Kaldığımız yerden devam ediyoruz, Brezilya-Meksika maçının iki, Obrador’un devlet başkanı seçilmesinin üç gün sonrasına zaplıyoruz. Tarih, 4 Temmuz 2018. Zapatistalar “Büyük Final” başlıklı, “İsyancı Altkumandan Moisés – İsyancı Altkumandan Galeano” imzalı bir bildiri yayınlıyor.  

Vurgulayalım: İkinci imza, dünyaca Subcomandante Marcos olarak bilinen Zapatista “altkumandanı”nın yeni adı. Hükümet tarafından öldürülen Zapatist yoldaşı, “Galeano” rumuzlu José Luis Solís López’in anısına hürmeten aldığı, hatta belki Uruguaylı müteveffa gazeteci-yazar Eduardo Galeano’yu da hatırlatarak kullandığı müstear isim ya da rumuz.    

“Büyük Final” de bir Galeano öyküsü gibi kaleme alınmış çağrı metni. Açılış paragrafı şöyle:

“Yerel Halkın Yönetim Konseyi’ni destekleyen ağların ‘Hayat ve Özgürlük’ buluşmasına ve Zapatista Salyangozları’nın ‘Geçmişin, şimdinin ve geleceğin tüm kötü hükümetlerine karşı Salyangoz Boyama’ adı verdikleri hadisenin 15. yıldönümüne katılmaya davet ediyoruz.”

Daha ilk paragrafta başlayan çift anlamlılıklar metin boyunca sürüyor, parmak ısırtan vücut çalımları ve falsolu paslarla ilerliyor, hedefi 12’den vuruyor.

“Yerel halk” malûm, Meksika’nın güneydoğusunda, Chiapas eyaletinde mukim Mayalar. Bu tür siyasi-idari birimlerin, hatta Meksika’nın kendisinden asırlar, asırlar önce o coğrafyayı kendisine yurt kılmış bir halk.

“Yönetim Konseyi” de malûm, yerel yönetim özerkliğini ifa eden yerinden yönetim organı. Taban örgütlenmelerinin ve yerel meclislerin çatısı, daha doğru bir ifadeyle, zemini. Bu çatı-zemin özdeşliğine birazdan geleceğiz.   

“Destek ağları”, adı üstünde, dünyanın dört bir yanındaki Zapatista destekçileri. Formel olanlar var, informel olanlar var. (1+1 Forum ve 1+1 Express dergisi ikinci gruptan.)

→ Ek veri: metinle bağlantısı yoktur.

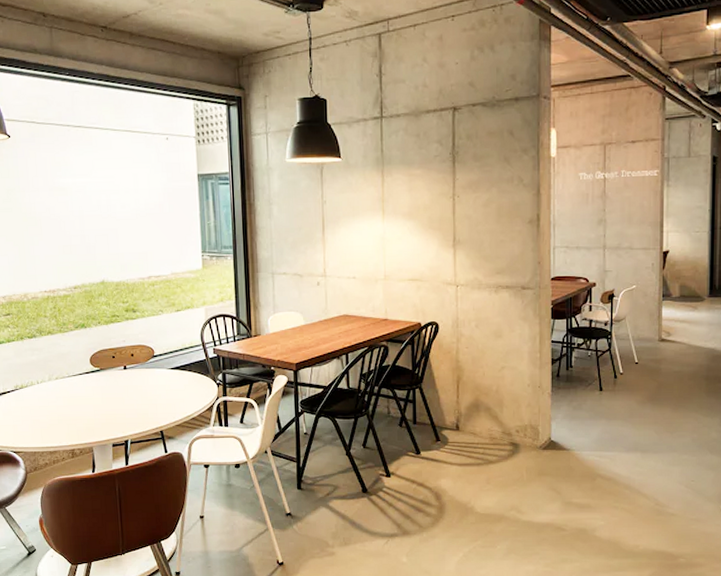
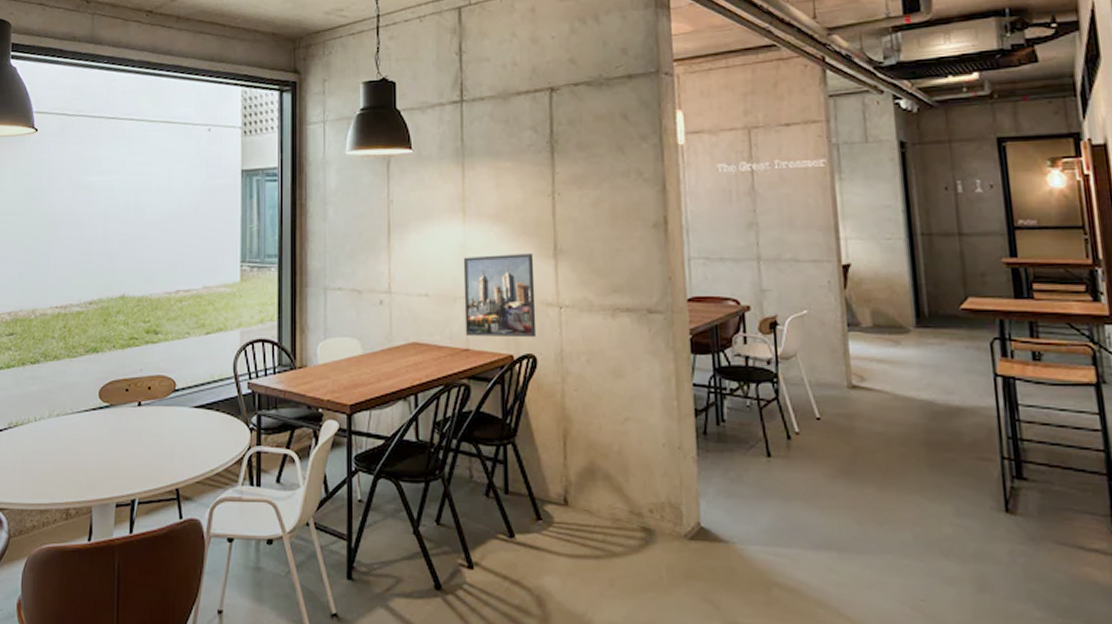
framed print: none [383,244,439,310] -> present [463,254,537,338]

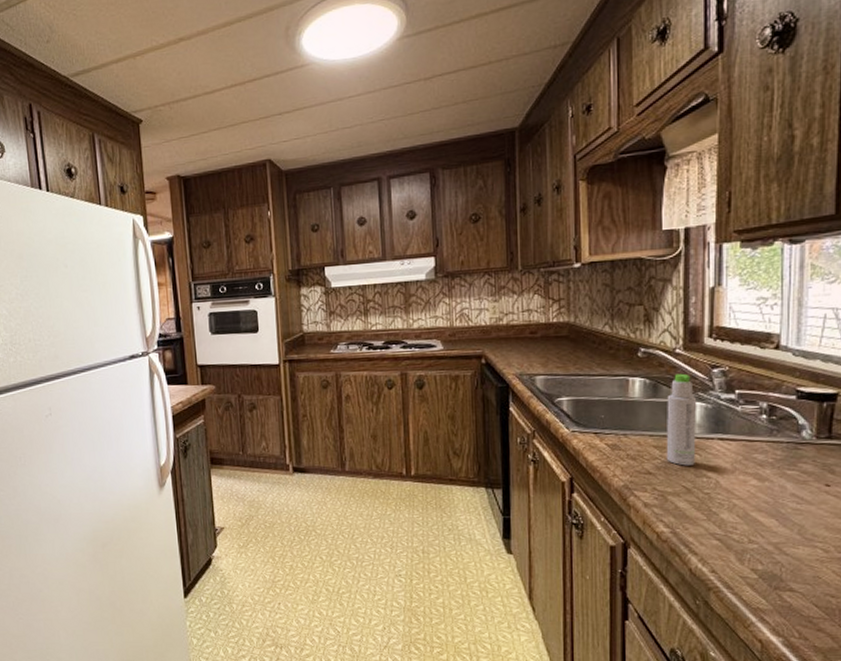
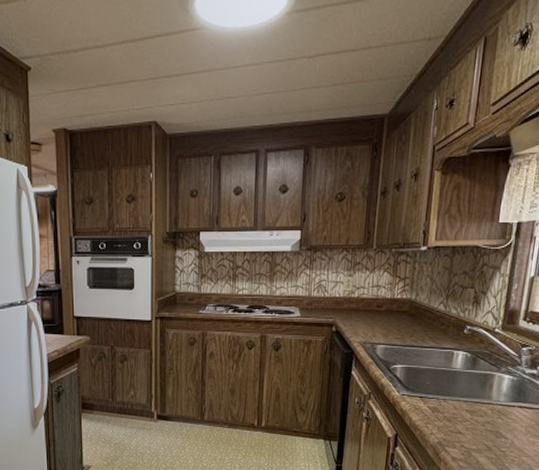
bottle: present [666,373,697,466] -> none [475,350,507,428]

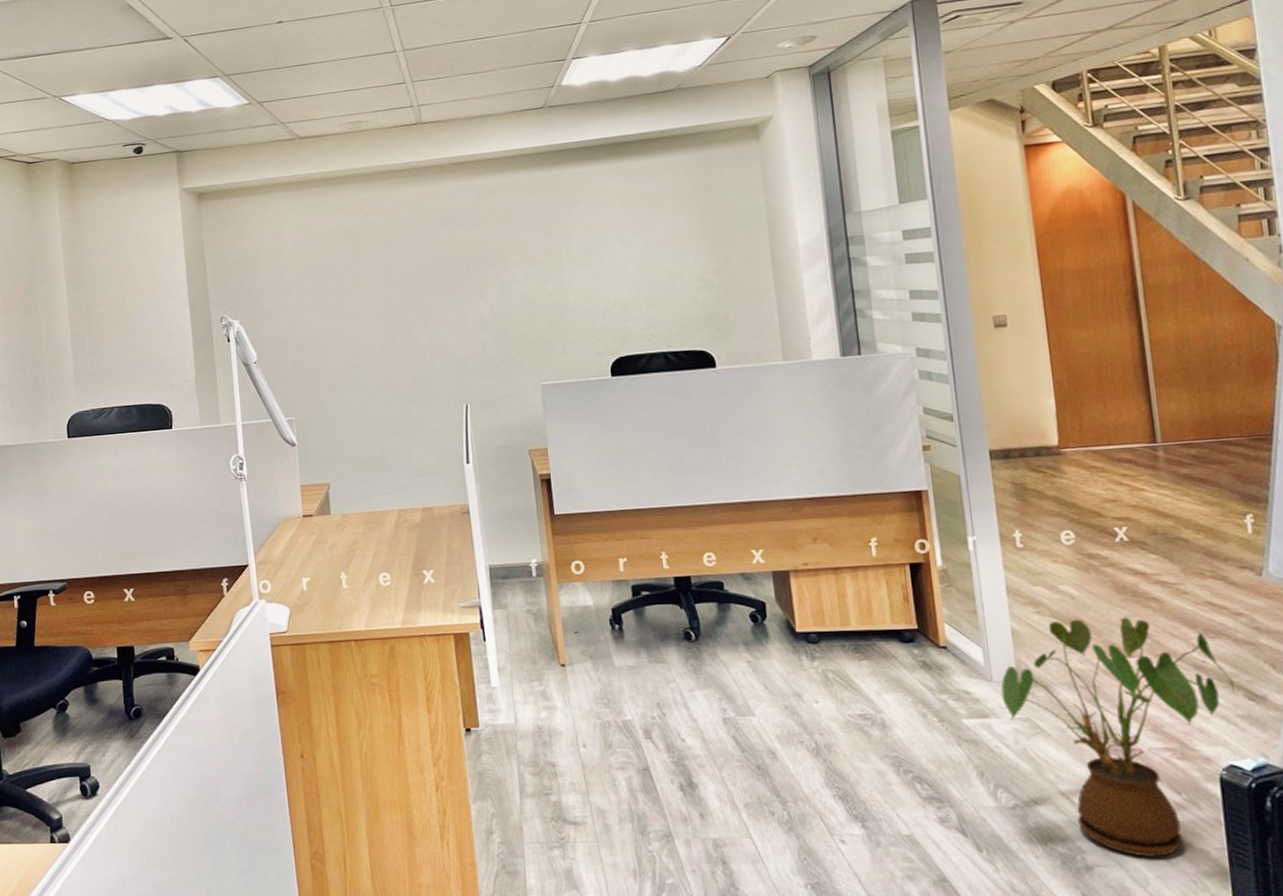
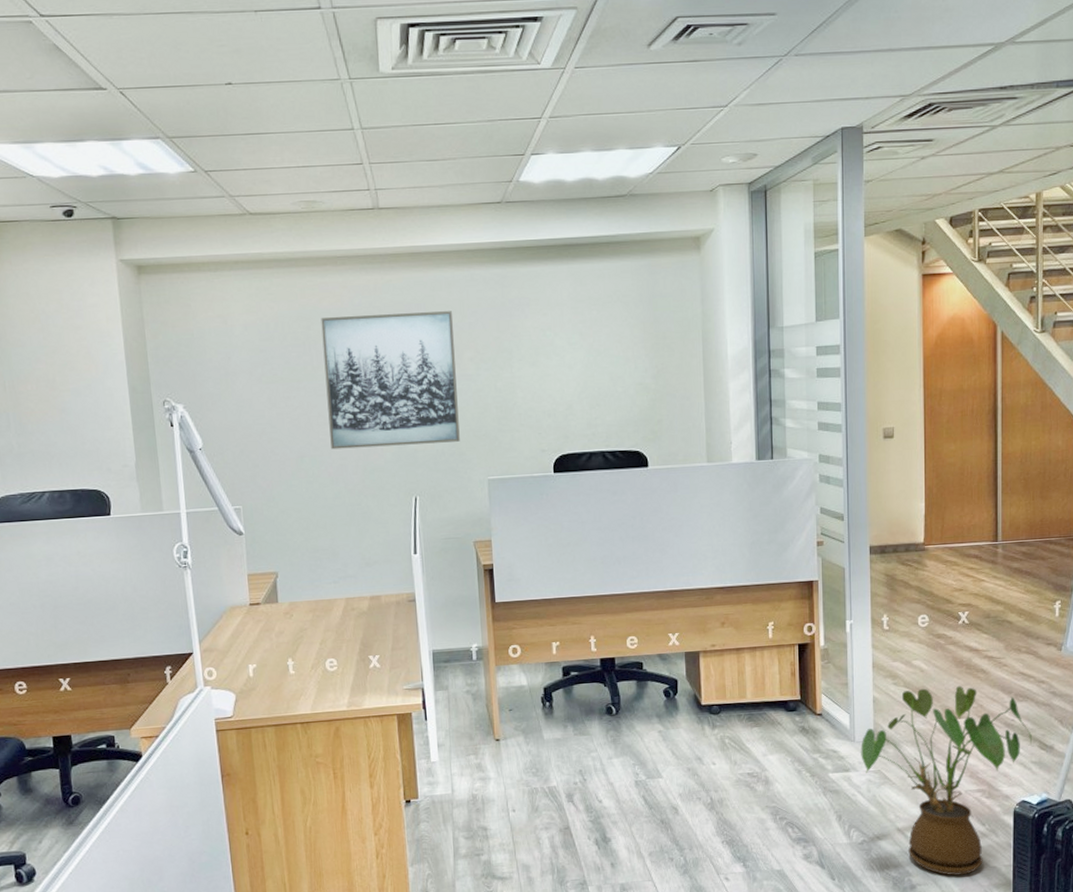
wall art: none [368,217,510,359] -> present [321,311,460,450]

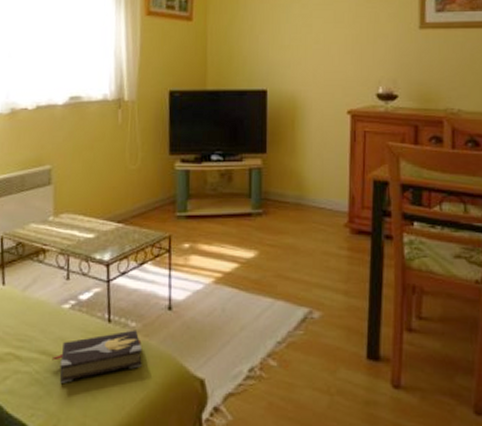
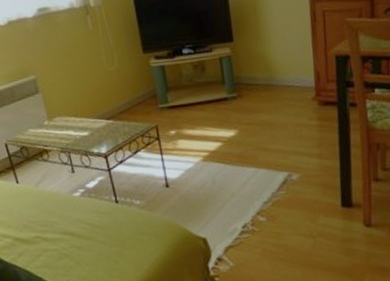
hardback book: present [52,330,143,383] -> none [74,206,152,254]

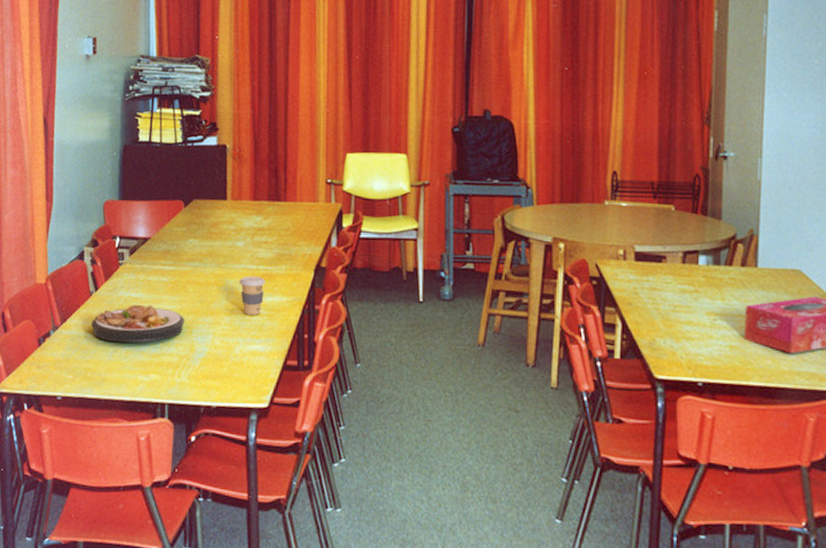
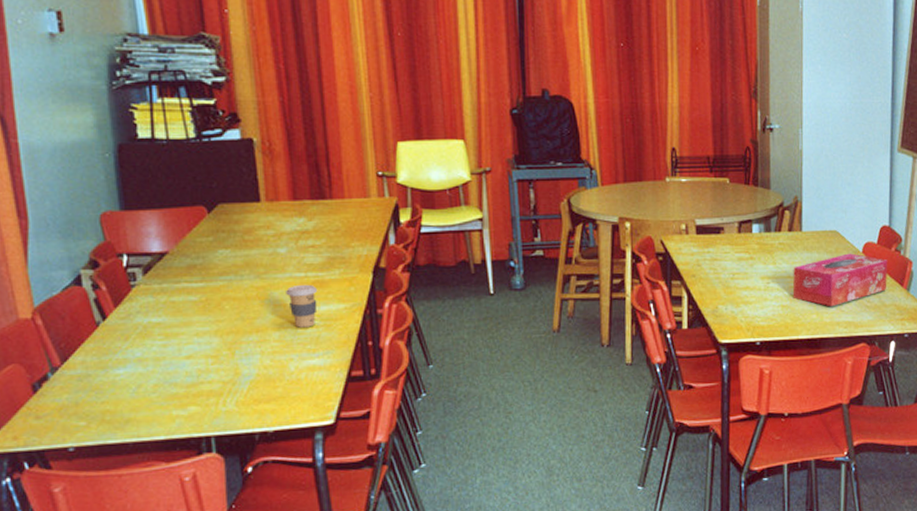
plate: present [90,305,185,344] -> none [101,329,224,377]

Paylaşım, yoldaşlık, sanat: compARTE

Çift anlamlılıklara gelince… “Katılmaya davet” için kullanılan ifade “compARTE”. İlk hece, “katılmak-paylaşmak” anlamındaki “compartir”in “comp”u. “ARTE” ise sanat (art) tabii. Çift anlamlılık dedik, ama burada üçüncüsü de var: “compARTE”nin “compA”sı, “yoldaş” anlamındaki “compañero”nun kısaltması. Bunlar bildirinin “1” numaralı dipnotundan naklen.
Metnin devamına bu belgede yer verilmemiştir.